* ACTIVITY
Every line containing the string "with" should be returned from the records.

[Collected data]
————

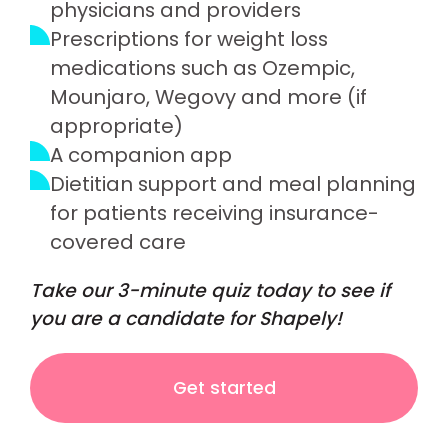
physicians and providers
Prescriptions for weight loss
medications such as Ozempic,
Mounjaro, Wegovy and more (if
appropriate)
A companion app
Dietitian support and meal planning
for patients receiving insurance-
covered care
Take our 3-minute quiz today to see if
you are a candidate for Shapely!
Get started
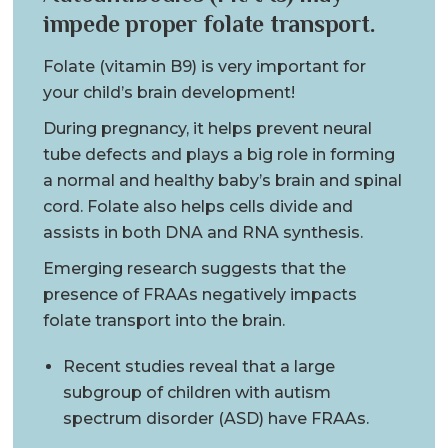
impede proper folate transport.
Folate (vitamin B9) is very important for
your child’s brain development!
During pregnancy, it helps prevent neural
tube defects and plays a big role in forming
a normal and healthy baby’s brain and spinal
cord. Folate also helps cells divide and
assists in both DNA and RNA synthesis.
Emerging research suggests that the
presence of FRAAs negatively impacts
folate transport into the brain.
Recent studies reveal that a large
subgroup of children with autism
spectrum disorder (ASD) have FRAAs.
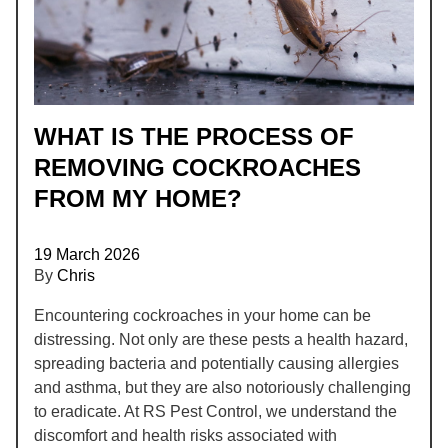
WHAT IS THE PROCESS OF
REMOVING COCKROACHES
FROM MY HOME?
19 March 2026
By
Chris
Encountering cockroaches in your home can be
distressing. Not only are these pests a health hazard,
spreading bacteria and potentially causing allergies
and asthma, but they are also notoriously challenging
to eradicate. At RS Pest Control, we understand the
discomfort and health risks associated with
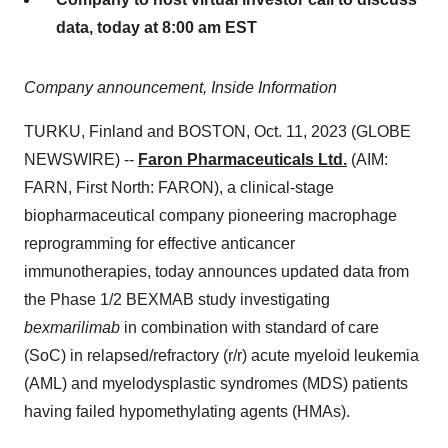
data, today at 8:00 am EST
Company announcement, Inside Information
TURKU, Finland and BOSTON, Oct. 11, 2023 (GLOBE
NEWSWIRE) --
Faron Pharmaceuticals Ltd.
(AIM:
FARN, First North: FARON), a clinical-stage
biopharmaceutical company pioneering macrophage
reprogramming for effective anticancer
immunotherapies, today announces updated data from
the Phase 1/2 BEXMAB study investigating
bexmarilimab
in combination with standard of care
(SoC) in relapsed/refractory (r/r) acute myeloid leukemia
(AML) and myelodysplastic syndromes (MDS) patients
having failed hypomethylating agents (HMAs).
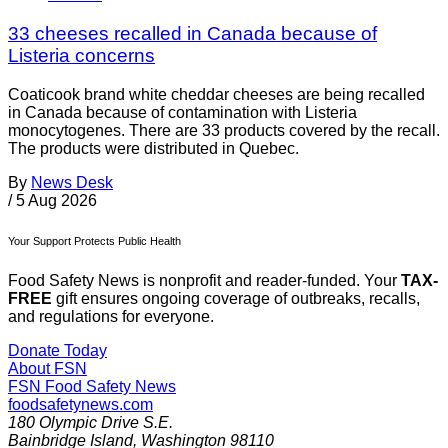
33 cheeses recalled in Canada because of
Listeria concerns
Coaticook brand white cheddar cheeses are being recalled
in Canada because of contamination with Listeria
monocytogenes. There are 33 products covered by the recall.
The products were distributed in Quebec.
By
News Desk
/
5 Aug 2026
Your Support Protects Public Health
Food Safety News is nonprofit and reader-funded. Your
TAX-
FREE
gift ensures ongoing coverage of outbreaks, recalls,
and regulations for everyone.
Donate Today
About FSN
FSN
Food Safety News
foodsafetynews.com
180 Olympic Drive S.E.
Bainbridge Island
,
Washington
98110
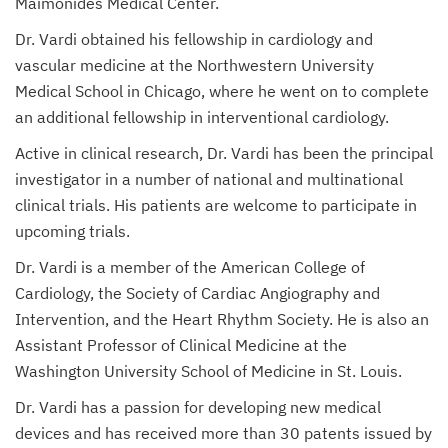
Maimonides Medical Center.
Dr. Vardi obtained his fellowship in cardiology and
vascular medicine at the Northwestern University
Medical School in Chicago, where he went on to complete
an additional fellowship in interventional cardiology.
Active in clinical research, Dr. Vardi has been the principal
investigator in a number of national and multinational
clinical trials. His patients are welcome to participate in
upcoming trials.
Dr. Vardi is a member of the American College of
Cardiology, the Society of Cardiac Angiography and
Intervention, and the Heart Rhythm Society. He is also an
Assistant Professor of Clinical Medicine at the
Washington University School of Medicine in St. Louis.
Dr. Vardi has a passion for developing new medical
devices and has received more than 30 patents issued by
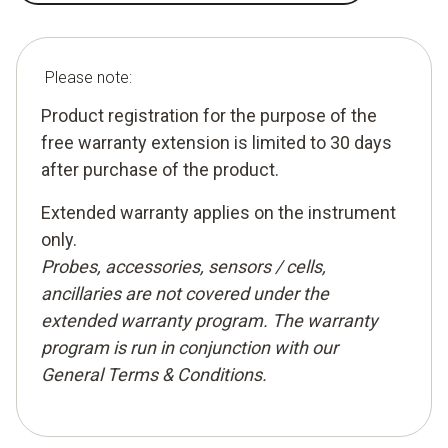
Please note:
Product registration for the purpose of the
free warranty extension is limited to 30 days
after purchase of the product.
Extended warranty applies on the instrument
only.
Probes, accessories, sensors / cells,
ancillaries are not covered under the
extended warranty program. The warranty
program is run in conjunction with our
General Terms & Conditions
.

————

* SOLUTION TO THE PROBLEM
subgroup of children with autism
discomfort and health risks associated with
in combination with standard of care
in Canada because of contamination with Listeria
program is run in conjunction with our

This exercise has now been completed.